After World War II, commodities globalization reached a more saturating stage. The rise of multinational corporations to positions of economic influence rivaling whole nations made possible “pop” culture as a global culture. The widespread and persistent exposure to internationally disseminated brands began with the pushing of the likes of Coca-Cola and Hollywood-studio products and persists alongside today’s Nikes, Starbuckses, and Pradas. This global pop culture transcended cultural borders not only by its international reach but also by cultural homogenization. Even its architectural legacy of the postwar era—the worldwide cloning of International-Style corporate high rises—created its own form of standardization in the ubiquitous urban skyline.
On labor markets the multinationals have also been a de-localizing force. The corporations’ rise is coeval with their practice of off-shoring. Between the postwar installation of Coca-Cola plants in the Philippines and the trek of recent purchases of yours from a Chinese factory to your Wal-Mart or Coach store, off-shoring dramatically escalated. Manufacture and, in time, a greater number of service functions such as customer service and tech support, were outsourced to highly competitive international bidders. A continual lowering of barriers to trade spurred by the fall of Soviet communism and the passing of trade liberalization laws has further stimulated the internationalization of labor markets.
In the modern story of de-localization, one cannot neglect, either, the role of transportation technologies. Over the late eighteenth and the nineteenth centuries, faster, cheaper, and more frequent long-distance conveyance of raw materials, commodities, and people became possible with extensions in roads and bridges, the emergence of postal systems, and the rise of rail. Space shrank further in the mid-twentieth century with the connectivity installed by highways, only to be dwarfed in the late 1960s with the democratization and technological advances of air travel.
Also diminishing local influence on livelihood and lifestyle has been mass production. Since its rise in the late eighteenth century, surplus production has freed growing ranks of the middle and working classes from dependence on the nearby availability of materials and favorable climates. It has lessened the effects, for example, of fluctuating crop yields, which, in pre-industrial days, regularly led to starvation.
§
* [SHORT EXERCISE 1]:
Rewrite the passage on globalization starting at "On labor markets" and ending at "of labor markets.", changing "off-shoring" to "outsourcing".
* [SHORT EXERCISE 2]:
List every company or brand name in the passage on globalization, once each, in the form the passage uses.
Work only from the text above, without outside knowledge.

* [INFORMATION SUPPLIED]:
§
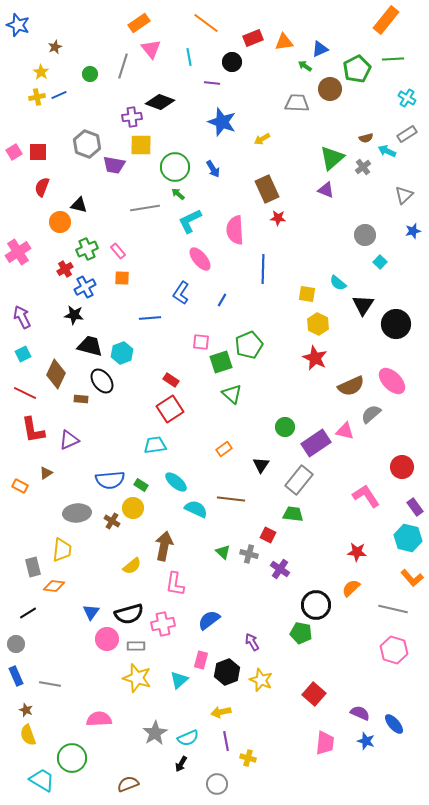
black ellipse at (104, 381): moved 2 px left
§
* [COMPLETE OUTPUT 1]:
On labor markets the multinationals have also been a de-localizing force. The corporations’ rise is coeval with their practice of outsourcing. Between the postwar installation of Coca-Cola plants in the Philippines and the trek of recent purchases of yours from a Chinese factory to your Wal-Mart or Coach store, outsourcing dramatically escalated. Manufacture and, in time, a greater number of service functions such as customer service and tech support, were outsourced to highly competitive international bidders. A continual lowering of barriers to trade spurred by the fall of Soviet communism and the passing of trade liberalization laws has further stimulated the internationalization of labor markets.

* [COMPLETE OUTPUT 2]:
Coca-Cola, Nikes, Starbuckses, Pradas, Wal-Mart, Coach